Outra adição marcante é a escultura 'Ferrari Berlinetta' (2014/2026), parte da série 'Veículos Mnemônicos'. Vinda diretamente de Turim, Itália, onde foi produzida por Vik Muniz, a obra reproduz em tamanho real um carrinho de brinquedo da infância do artista, completo com seus arranhões e marcas do tempo. Com mais de quatro metros de comprimento e 650 quilos, a Ferrari é um testemunho da capacidade de Muniz de transformar objetos cotidianos e memórias pessoais em experiências monumentais, convidando à reflexão sobre a infância e o valor dos objetos.

A Profundidade de Novas Séries e Restaurações

A abrangência da exposição 'A Olho Nu' no Rio de Janeiro se manifesta não apenas nas instalações monumentais, mas também na inclusão de seis novas séries de trabalhos que não foram vistas em Recife e Salvador. Entre elas, destacam-se 'Principia' (1997–2002), com seu caráter interativo, 'Verso' (2008/2012), 'Veículos Mnemônicos' (2014/2026), 'Museu de Cinzas' (2019/2026), 'Colônias' (2014-2016) e 'Os Arquivos de Weimar' (2004).

Além dessas novas séries, a mostra também apresenta trabalhos restaurados, recriados em novas versões e edições atualizadas, demonstrando a contínua experimentação e revisitação de sua própria obra por Vik Muniz. No total, a exposição reúne 43 diferentes séries de fotografias e esculturas, cinco das quais foram especialmente criadas para esta etapa no CCBB Rio de Janeiro, reafirmando o caráter inédito e exclusivo da experiência carioca.
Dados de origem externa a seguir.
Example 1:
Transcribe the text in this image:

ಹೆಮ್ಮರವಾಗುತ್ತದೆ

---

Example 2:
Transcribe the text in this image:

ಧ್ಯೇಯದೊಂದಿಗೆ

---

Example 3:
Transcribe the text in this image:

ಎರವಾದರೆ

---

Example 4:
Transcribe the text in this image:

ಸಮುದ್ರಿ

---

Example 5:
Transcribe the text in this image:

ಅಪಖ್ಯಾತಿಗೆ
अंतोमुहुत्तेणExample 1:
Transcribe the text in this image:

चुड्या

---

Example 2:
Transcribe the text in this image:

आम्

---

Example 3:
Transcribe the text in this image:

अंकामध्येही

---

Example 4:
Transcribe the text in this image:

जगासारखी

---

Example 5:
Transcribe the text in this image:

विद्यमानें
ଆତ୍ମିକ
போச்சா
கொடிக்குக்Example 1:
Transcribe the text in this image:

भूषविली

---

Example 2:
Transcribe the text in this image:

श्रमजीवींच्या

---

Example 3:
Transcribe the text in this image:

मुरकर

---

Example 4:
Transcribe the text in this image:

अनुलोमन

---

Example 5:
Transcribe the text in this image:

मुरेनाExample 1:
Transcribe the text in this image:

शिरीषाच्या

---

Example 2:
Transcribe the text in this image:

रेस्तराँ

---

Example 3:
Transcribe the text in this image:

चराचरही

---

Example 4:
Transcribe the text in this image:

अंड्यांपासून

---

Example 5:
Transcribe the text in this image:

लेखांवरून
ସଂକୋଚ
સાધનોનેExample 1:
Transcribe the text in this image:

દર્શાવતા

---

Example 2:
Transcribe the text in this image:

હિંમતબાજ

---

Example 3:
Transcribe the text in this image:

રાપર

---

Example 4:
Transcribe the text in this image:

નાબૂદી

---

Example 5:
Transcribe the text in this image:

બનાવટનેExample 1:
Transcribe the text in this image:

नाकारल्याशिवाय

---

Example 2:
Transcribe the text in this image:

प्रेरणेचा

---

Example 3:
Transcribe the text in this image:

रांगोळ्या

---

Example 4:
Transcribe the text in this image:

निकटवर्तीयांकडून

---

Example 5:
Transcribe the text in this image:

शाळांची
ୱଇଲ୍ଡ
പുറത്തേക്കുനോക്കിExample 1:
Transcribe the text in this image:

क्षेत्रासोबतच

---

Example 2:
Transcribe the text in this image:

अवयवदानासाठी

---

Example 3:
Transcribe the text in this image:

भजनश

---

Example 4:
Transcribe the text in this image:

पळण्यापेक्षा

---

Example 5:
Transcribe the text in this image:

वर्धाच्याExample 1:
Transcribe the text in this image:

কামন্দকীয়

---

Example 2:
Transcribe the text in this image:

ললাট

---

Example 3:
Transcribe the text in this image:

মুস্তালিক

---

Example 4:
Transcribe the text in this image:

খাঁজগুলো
Um Convite à Reflexão e à Conexão Artística

A retrospectiva “Vik Muniz – A Olho Nu” no CCBB RJ não é apenas uma mostra de arte, mas um convite a uma jornada pela criatividade e pela forma como o artista transcende o lugar comum das artes visuais. Através de sua poética que democratiza o acesso e o entendimento da arte, Vik Muniz constrói pontes entre o público e o processo criativo.

Esta é uma oportunidade imperdível para o público carioca e visitantes mergulharem na vasta e engajadora obra de um dos maiores artistas contemporâneos do Brasil, testemunhando a inovação, a profundidade e o diálogo constante que suas criações estabelecem com o mundo e com a memória coletiva.